ChatGPT agent is powerful and helpful, and designed to be safe, but it can still make (sometimes surprising!) mistakes, like trying to buy the wrong product or forgetting to check-in with you before taking an important action.
One emerging risk we are very thoughtfully researching and mitigating is prompt injections, where attackers hide malicious instructions in websites, emails, or other sources, to try to trick the agent into behaving in unintended ways. The objective for attackers can be as simple as trying to bias the agent’s opinion while shopping, or as consequential as an attacker trying to get the agent to fetch and leak private data, such as sensitive information from your email, or credentials.
Our long-term goal is that you should be able to trust ChatGPT agent to use your browser, the same way you’d trust your most competent, trustworthy, and security-aware colleague or friend. We’re working hard to achieve that. For this launch, we’ve performed extensive red-teaming, implemented novel model training techniques to reward the model for ignoring malicious instructions, implemented overlapping guardrails and safety measures, and added new systems to detect and block such attacks. However, prompt injection remains a frontier, unsolved security problem, and our adversaries will spend significant time and resources to find ways to make ChatGPT agent fall for these attacks.
To protect our users, and to help improve our models against these attacks:
1. We’ve prioritized rapid response systems to help us quickly identify block attack campaigns as we become aware of them.
2. We are also continuing to invest heavily in security, privacy, and safety - including research to improve the robustness of our models, security monitors, infrastructure security controls, and other techniques to help prevent these attacks via defense in depth.
3. We’ve designed Atlas to give you controls to help protect yourself. We have added a feature to allow ChatGPT agent to take action on your behalf, but without access to your credentials called “logged out mode”. We recommend this mode when you don’t need to take action within your accounts. Today, we think “logged in mode” is most appropriate for well-scoped actions on very trusted sites, where the risks of prompt injection are lower. Asking it to add ingredients to a shopping cart is generally safer than a broad or vague request like “review my emails and take whatever actions are needed.”

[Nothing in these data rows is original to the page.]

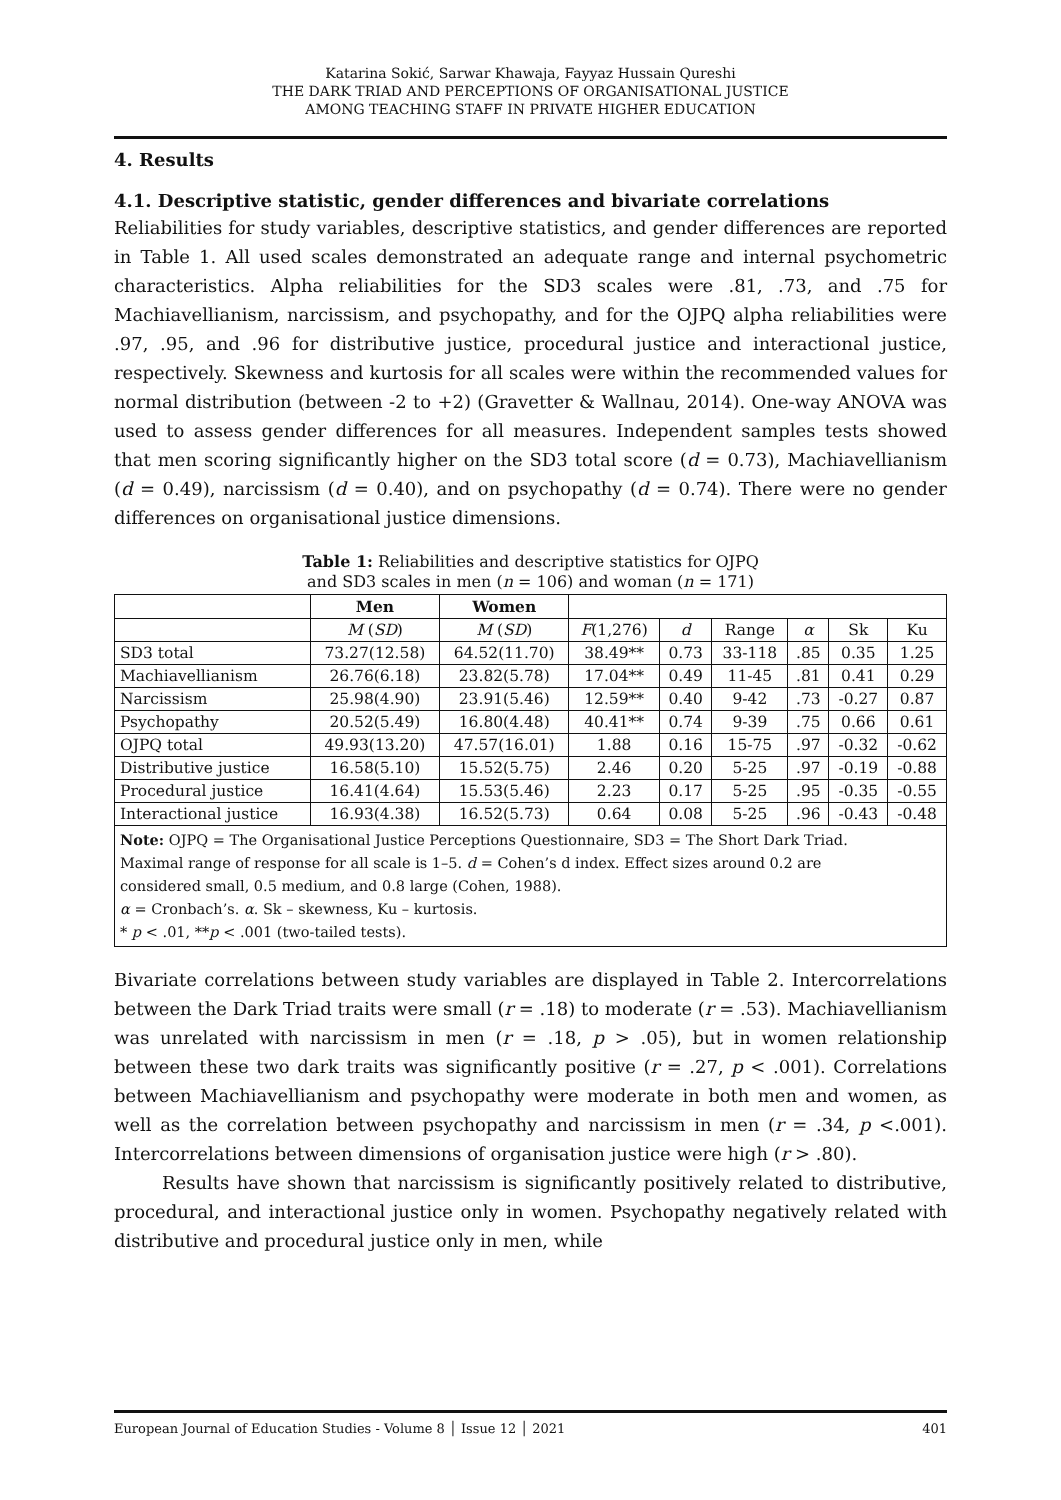Katarina Sokić, Sarwar Khawaja, Fayyaz Hussain Qureshi
THE DARK TRIAD AND PERCEPTIONS OF ORGANISATIONAL JUSTICE
AMONG TEACHING STAFF IN PRIVATE HIGHER EDUCATION
4. Results
4.1. Descriptive statistic, gender differences and bivariate correlations
Reliabilities for study variables, descriptive statistics, and gender differences are reported in Table 1. All used scales demonstrated an adequate range and internal psychometric characteristics. Alpha reliabilities for the SD3 scales were .81, .73, and .75 for Machiavellianism, narcissism, and psychopathy, and for the OJPQ alpha reliabilities were .97, .95, and .96 for distributive justice, procedural justice and interactional justice, respectively. Skewness and kurtosis for all scales were within the recommended values for normal distribution (between -2 to +2) (Gravetter & Wallnau, 2014). One-way ANOVA was used to assess gender differences for all measures. Independent samples tests showed that men scoring significantly higher on the SD3 total score (d = 0.73), Machiavellianism (d = 0.49), narcissism (d = 0.40), and on psychopathy (d = 0.74). There were no gender differences on organisational justice dimensions.
Table 1: Reliabilities and descriptive statistics for OJPQ
and SD3 scales in men (n = 106) and woman (n = 171)
| | Men | Women | | | | | | |
| --- | --- | --- | --- | --- | --- | --- | --- | --- |
| | M ( SD ) | M ( SD ) | F (1,276) | d | Range | α | Sk | Ku |
| SD3 total | 73.27(12.58) | 64.52(11.70) | 38.49** | 0.73 | 33-118 | .85 | 0.35 | 1.25 |
| Machiavellianism | 26.76(6.18) | 23.82(5.78) | 17.04** | 0.49 | 11-45 | .81 | 0.41 | 0.29 |
| Narcissism | 25.98(4.90) | 23.91(5.46) | 12.59** | 0.40 | 9-42 | .73 | -0.27 | 0.87 |
| Psychopathy | 20.52(5.49) | 16.80(4.48) | 40.41** | 0.74 | 9-39 | .75 | 0.66 | 0.61 |
| OJPQ total | 49.93(13.20) | 47.57(16.01) | 1.88 | 0.16 | 15-75 | .97 | -0.32 | -0.62 |
| Distributive justice | 16.58(5.10) | 15.52(5.75) | 2.46 | 0.20 | 5-25 | .97 | -0.19 | -0.88 |
| Procedural justice | 16.41(4.64) | 15.53(5.46) | 2.23 | 0.17 | 5-25 | .95 | -0.35 | -0.55 |
| Interactional justice | 16.93(4.38) | 16.52(5.73) | 0.64 | 0.08 | 5-25 | .96 | -0.43 | -0.48 |
| Note: OJPQ = The Organisational Justice Perceptions Questionnaire, SD3 = The Short Dark Triad. Maximal range of response for all scale is 1–5. d = Cohen’s d index. Effect sizes around 0.2 are considered small, 0.5 medium, and 0.8 large (Cohen, 1988). α = Cronbach’s. α . Sk – skewness, Ku – kurtosis. * p < .01, ** p < .001 (two-tailed tests). | | | | | | | | |
Bivariate correlations between study variables are displayed in Table 2. Intercorrelations between the Dark Triad traits were small (r = .18) to moderate (r = .53). Machiavellianism was unrelated with narcissism in men (r = .18, p > .05), but in women relationship between these two dark traits was significantly positive (r = .27, p < .001). Correlations between Machiavellianism and psychopathy were moderate in both men and women, as well as the correlation between psychopathy and narcissism in men (r = .34, p <.001). Intercorrelations between dimensions of organisation justice were high (r > .80).
Results have shown that narcissism is significantly positively related to distributive, procedural, and interactional justice only in women. Psychopathy negatively related with distributive and procedural justice only in men, while
European Journal of Education Studies - Volume 8 │ Issue 12 │ 2021 401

4. When agent is operating on sensitive sites, we have also implemented a "Watch Mode" that alerts you to the sensitive nature of the site and requires you have the tab active to watch the agent do its work. Agent will pause if you move away from the tab with sensitive information. This ensures you stay aware - and in control - of what agent actions the agent is performing.
Over time, we plan to add more features, guardrails, and safety controls to enable ChatGPT agent to work safely and securely across both individual and enterprise workflows.
New levels of intelligence and capability require the technology, society, the risk mitigation strategy to co-evolve. And as with computer viruses in the early 2000s, we think it’s important for everyone to understand responsible usage, including thinking about prompt injection attacks, so we can all learn to benefit from this technology safely.
We are excited to see how ChatGPT agent will empower your workflows in Atlas, and are resolute in our mission to build the most secure, private, and safe AI technologies for the benefit of all humanity.